Couples who get stuck in the same fight over and over are very often doing exactly what the buyers and sellers did over that sewer pipe — negotiating hard over the stated position, without ever asking the other person what's really driving it for them.
What all three have in common
A real estate deal, a lawsuit, and a marriage are not the same thing, and I'd never collapse them into one. But the pattern that breaks all three is identical: people state positions, the other side responds to the position instead of the person, and the conversation never gets anywhere near the actual interest sitting underneath. The fight goes in circles because everyone is negotiating against the wrong thing.
This is the first thing I look for in any dispute I mediate — real estate, business, or otherwise: what do the parties say they want, and what do they actually need? Those two things are rarely identical, and the gap between them is usually exactly where the conflict is stuck.

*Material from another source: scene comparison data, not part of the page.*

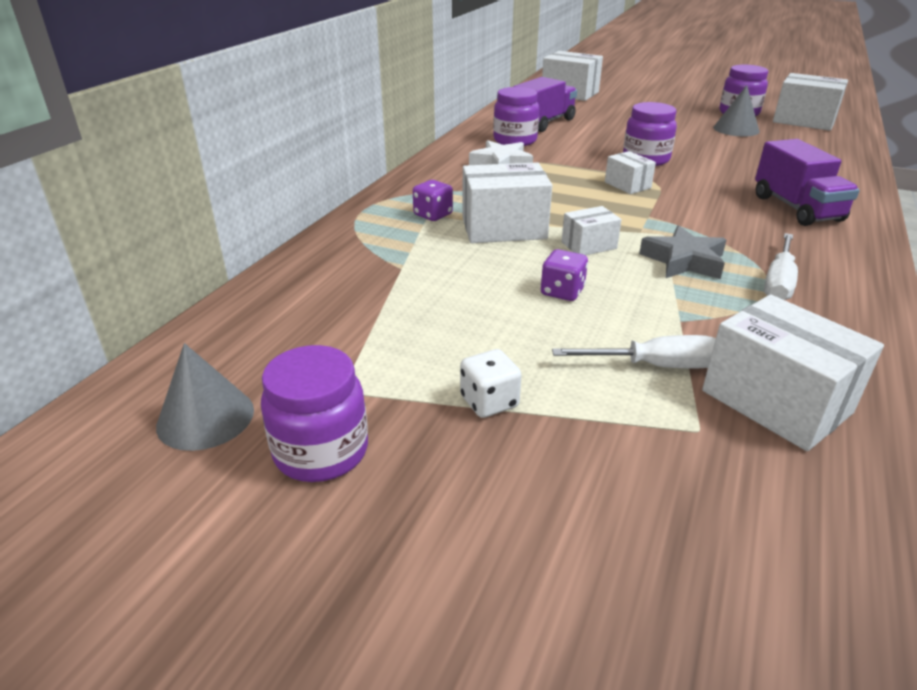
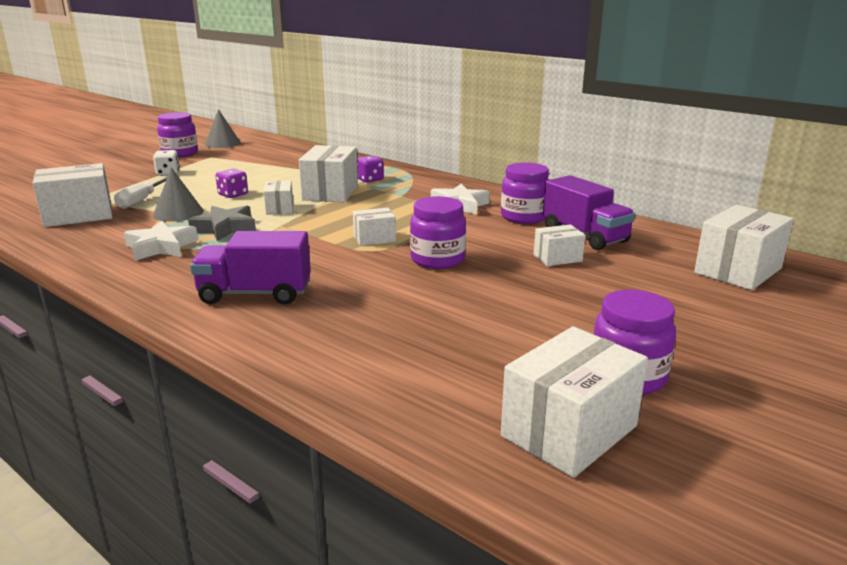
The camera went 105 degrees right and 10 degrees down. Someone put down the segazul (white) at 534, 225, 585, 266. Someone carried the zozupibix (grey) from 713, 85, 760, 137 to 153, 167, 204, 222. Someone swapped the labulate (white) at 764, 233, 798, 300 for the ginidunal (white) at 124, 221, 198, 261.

Good negotiators learn to ask these questions instinctively. It's also exactly the skill set mediators train for — finding the interest buried under the position, on both sides, before the positions calcify into a standoff.
If you're buying or selling real estate and a deal feels stuck over something that, on paper, shouldn't be a dealbreaker — that's usually a sign the real issue hasn't been named yet. If you're in a dispute that's already escalated past a normal negotiation, that's exactly the kind of situation a mediator is trained to untangle. And if you find yourself in the same argument with someone you love, over and over, with no resolution in sight — it might be worth asking what you're actually fighting about, underneath what you're saying.
Either way, the lesson is the same: don't negotiate against what someone said. Find out what they actually need.